Gums stabilize dairy systems by providing thickness, thus increasing viscosity; retarding or preventing separation of dispersed components such as cocoa powder, fruit puree, etc; inhibiting crystallization; and/or forming gels.
Photo courtesy ARS USDA.

Troubleshooting tips

The most common problem food formulators and manufacturers encounter when working with gum systems is improper hydration. Whenever possible, suppliers advise exposing the gum to water for a sufficient time to allow for initial hydration before acids and salts are added. Other processing conditions such as high temperatures or mechanical stress must be accounted for when selecting a gum usage level.

For the most part, gums have a tendency to form lumps, also referred to as fish eyes, when added to water. To prevent this from happening, many suppliers offer hydrated versions of select gums. Though they tend to cost more, and usage levels might be a bit higher, hydrated gums are easier to work with as they eliminate the creation of lumps that can occur when regular gums are added too fast to water.

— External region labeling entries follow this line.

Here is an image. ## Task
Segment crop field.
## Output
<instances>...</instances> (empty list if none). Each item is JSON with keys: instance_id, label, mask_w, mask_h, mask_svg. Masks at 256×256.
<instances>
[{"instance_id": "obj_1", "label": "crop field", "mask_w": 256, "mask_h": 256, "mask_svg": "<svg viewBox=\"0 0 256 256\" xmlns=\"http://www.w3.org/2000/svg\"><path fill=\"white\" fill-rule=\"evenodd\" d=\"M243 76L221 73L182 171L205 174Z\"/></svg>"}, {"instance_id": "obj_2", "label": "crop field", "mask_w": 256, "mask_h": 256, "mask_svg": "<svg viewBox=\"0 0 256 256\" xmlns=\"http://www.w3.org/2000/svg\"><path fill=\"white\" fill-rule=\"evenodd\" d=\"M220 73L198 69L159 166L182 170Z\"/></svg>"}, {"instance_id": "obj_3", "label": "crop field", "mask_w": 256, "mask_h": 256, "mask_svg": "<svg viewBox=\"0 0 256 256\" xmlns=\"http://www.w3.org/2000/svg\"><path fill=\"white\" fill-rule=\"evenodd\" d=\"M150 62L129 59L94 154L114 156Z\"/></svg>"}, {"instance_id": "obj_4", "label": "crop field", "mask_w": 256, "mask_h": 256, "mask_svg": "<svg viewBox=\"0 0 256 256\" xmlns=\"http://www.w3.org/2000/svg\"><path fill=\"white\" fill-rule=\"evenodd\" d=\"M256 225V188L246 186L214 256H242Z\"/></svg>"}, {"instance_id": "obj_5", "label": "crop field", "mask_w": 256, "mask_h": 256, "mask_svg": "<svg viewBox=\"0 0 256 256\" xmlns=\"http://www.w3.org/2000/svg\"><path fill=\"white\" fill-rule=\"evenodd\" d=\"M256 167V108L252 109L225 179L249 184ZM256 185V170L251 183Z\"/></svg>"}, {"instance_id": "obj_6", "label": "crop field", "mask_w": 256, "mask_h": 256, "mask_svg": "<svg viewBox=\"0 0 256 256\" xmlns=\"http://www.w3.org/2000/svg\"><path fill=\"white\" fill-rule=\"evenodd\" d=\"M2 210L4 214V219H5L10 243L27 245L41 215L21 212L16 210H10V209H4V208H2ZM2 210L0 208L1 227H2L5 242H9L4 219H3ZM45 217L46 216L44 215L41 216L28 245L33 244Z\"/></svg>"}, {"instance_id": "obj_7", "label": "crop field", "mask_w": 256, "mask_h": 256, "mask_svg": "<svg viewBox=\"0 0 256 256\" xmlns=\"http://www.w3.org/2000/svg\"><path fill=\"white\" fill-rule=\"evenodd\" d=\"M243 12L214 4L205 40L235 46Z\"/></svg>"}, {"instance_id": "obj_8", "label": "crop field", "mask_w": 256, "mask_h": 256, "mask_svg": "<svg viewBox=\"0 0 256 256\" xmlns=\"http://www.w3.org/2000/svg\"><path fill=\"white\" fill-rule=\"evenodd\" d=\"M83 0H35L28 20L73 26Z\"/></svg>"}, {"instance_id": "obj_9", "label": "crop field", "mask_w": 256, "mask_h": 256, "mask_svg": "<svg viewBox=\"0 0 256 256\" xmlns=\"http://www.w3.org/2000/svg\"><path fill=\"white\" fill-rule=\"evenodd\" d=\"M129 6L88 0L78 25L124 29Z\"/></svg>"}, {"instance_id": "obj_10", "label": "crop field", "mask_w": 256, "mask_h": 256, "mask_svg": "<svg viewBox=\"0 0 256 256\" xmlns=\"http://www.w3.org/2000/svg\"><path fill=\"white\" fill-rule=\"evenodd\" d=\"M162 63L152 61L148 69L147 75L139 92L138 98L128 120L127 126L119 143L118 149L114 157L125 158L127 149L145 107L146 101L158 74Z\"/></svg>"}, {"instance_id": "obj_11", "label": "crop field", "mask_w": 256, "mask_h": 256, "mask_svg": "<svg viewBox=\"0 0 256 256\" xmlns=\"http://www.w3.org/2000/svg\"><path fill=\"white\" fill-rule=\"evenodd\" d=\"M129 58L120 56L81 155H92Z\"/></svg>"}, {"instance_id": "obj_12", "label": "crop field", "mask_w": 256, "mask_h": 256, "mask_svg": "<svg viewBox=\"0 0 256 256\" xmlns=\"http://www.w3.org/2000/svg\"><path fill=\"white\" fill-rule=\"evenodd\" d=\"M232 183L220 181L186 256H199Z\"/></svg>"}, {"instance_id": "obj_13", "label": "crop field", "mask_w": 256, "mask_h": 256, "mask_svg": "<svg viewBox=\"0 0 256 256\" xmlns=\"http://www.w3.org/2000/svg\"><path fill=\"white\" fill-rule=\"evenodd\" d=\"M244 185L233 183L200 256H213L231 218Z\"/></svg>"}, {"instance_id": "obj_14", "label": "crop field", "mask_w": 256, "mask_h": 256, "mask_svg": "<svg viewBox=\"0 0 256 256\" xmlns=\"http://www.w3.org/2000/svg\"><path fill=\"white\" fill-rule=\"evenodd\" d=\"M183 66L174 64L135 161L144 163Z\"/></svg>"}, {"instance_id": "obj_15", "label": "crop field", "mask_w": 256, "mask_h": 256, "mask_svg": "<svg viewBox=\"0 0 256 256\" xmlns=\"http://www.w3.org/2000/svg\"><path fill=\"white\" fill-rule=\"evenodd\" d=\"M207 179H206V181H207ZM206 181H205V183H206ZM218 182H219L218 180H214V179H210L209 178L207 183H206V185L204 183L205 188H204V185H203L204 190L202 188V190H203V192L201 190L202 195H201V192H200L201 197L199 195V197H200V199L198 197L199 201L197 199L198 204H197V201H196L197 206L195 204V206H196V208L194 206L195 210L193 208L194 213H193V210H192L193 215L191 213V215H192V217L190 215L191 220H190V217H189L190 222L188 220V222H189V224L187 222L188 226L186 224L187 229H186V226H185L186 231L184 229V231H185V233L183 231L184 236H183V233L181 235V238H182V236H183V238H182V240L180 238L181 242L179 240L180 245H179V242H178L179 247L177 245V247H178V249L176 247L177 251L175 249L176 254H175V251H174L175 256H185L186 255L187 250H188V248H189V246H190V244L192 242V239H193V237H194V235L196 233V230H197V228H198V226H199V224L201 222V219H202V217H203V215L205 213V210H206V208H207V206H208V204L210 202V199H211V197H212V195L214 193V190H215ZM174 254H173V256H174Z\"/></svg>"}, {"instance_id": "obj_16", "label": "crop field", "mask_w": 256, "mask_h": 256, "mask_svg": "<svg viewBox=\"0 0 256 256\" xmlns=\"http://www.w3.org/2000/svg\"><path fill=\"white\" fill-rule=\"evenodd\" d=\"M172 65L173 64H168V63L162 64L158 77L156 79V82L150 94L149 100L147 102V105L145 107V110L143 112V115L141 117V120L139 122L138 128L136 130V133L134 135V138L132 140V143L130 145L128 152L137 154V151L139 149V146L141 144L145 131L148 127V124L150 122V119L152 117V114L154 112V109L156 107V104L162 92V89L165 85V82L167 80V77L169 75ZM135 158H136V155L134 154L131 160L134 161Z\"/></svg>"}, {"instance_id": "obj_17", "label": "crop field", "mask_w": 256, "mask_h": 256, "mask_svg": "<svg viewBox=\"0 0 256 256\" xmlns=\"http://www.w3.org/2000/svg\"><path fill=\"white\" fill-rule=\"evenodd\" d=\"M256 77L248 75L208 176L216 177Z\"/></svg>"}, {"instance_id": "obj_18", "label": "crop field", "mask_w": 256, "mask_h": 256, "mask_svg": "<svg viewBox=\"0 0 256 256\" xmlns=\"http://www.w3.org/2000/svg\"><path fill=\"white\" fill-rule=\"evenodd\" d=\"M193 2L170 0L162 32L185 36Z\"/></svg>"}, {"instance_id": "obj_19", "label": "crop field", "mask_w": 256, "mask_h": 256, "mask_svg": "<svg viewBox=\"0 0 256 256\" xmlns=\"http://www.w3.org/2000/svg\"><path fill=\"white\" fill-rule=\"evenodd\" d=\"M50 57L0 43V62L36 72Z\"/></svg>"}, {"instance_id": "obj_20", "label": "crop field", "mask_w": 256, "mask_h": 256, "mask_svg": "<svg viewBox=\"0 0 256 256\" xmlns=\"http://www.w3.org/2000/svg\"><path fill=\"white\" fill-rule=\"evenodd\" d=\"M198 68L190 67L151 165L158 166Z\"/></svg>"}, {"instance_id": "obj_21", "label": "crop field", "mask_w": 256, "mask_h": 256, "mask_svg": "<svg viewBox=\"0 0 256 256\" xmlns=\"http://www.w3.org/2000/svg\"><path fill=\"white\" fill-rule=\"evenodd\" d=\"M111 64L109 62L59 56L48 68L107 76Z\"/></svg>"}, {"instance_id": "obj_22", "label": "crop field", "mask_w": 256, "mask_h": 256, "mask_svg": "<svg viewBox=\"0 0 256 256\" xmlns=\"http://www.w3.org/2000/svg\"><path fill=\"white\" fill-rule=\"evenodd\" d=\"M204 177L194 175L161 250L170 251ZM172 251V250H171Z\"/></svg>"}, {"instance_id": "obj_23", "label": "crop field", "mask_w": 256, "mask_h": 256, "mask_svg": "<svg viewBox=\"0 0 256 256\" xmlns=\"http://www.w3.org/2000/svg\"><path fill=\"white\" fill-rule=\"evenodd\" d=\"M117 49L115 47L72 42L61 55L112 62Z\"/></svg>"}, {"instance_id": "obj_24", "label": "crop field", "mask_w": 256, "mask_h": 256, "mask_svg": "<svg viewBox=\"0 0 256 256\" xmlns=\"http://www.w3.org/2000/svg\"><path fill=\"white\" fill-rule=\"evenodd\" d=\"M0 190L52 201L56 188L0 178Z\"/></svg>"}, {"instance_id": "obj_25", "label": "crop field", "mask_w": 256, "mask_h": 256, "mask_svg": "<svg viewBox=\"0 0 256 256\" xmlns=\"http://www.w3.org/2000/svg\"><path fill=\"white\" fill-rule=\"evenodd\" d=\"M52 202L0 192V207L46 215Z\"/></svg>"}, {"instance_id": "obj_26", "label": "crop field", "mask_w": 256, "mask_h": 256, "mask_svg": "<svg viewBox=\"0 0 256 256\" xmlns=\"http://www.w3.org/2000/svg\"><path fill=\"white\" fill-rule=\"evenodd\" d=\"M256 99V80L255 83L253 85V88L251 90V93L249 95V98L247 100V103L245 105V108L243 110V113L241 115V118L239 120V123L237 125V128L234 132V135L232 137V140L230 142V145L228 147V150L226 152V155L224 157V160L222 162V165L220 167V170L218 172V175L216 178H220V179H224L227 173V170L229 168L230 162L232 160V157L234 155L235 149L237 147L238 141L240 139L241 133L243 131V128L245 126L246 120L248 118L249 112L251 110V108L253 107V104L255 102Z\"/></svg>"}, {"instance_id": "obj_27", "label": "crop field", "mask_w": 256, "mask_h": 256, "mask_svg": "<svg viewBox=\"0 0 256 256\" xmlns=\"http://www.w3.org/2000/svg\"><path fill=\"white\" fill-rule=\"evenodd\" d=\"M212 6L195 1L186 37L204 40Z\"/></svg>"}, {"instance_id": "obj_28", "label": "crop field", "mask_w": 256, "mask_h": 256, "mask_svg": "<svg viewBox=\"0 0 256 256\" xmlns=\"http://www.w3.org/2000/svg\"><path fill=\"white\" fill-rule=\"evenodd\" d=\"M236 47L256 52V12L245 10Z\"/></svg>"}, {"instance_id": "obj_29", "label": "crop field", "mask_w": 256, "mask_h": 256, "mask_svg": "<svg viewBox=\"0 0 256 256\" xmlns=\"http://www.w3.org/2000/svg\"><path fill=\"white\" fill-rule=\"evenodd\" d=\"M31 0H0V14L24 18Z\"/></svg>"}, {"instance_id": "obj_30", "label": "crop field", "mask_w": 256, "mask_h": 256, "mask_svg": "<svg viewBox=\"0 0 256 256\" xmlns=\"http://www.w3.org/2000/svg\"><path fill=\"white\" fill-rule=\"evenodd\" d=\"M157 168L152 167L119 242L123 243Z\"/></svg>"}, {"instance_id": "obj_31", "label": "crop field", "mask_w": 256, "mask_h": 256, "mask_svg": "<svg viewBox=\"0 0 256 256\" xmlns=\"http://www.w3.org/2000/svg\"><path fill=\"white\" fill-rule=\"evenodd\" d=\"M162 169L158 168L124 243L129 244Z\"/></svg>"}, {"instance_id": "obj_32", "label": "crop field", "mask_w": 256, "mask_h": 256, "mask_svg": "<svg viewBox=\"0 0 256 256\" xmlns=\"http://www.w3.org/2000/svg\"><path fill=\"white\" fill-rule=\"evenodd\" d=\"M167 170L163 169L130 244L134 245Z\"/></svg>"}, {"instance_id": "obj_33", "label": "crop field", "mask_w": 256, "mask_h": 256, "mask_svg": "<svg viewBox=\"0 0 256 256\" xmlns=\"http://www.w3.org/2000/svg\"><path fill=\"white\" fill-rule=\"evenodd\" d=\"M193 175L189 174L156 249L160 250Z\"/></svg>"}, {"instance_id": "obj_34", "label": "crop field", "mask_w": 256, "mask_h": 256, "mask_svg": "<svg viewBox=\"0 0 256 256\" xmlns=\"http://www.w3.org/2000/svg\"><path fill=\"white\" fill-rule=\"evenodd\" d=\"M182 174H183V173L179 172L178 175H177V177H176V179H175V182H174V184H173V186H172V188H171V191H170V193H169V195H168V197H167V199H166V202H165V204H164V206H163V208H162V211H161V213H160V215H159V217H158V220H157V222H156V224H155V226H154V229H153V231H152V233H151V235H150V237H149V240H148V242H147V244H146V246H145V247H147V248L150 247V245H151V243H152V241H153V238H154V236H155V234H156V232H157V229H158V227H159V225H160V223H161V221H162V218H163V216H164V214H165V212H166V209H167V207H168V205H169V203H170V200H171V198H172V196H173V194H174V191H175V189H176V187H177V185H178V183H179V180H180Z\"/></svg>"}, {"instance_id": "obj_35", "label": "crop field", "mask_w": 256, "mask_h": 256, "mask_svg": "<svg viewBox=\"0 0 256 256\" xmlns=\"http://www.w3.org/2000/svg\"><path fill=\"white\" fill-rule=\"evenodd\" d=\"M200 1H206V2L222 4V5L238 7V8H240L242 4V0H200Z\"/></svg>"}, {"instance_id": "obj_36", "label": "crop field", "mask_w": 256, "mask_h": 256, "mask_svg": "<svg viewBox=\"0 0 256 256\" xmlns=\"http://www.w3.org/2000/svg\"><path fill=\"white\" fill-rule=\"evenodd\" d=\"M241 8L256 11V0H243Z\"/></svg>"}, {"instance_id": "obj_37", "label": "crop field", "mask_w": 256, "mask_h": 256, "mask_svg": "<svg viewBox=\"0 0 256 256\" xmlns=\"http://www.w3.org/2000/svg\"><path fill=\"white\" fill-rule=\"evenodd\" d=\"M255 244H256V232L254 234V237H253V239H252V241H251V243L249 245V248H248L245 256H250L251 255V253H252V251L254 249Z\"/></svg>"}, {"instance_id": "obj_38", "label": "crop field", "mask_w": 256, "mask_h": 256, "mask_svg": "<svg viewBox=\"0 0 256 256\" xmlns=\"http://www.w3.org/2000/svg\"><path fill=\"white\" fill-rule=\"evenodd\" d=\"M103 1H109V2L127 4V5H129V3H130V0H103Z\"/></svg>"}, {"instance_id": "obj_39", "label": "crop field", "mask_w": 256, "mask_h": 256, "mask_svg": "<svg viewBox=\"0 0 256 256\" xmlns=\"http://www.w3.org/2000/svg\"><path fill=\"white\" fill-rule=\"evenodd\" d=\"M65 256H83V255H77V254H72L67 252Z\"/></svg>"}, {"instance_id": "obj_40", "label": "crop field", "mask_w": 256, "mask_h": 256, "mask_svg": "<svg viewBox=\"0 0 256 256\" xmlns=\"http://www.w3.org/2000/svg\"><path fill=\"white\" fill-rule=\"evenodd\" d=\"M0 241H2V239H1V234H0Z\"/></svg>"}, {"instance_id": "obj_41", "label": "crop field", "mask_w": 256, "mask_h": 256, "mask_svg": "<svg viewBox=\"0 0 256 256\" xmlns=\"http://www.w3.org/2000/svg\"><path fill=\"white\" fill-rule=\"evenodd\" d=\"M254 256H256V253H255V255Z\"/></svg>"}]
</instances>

If you are determined to use regular gums, the best way to prevent lumping is to mix the gum with another dry ingredient that is part of the formula, such as sugar. A ratio of one part gum to 10 parts sugar is often recommended. Then sprinkle this dry blend into water using constant agitation. If another dry ingredient is not available in sufficient quantities, the gum can be mixed into an organic solvent such as soybean oil or propylene glycol, again, if it is part of the formula. To create this slurry, it is often recommended to blend one part gum with five parts organic solvent. This slurry is then blended into rapidly mixing water.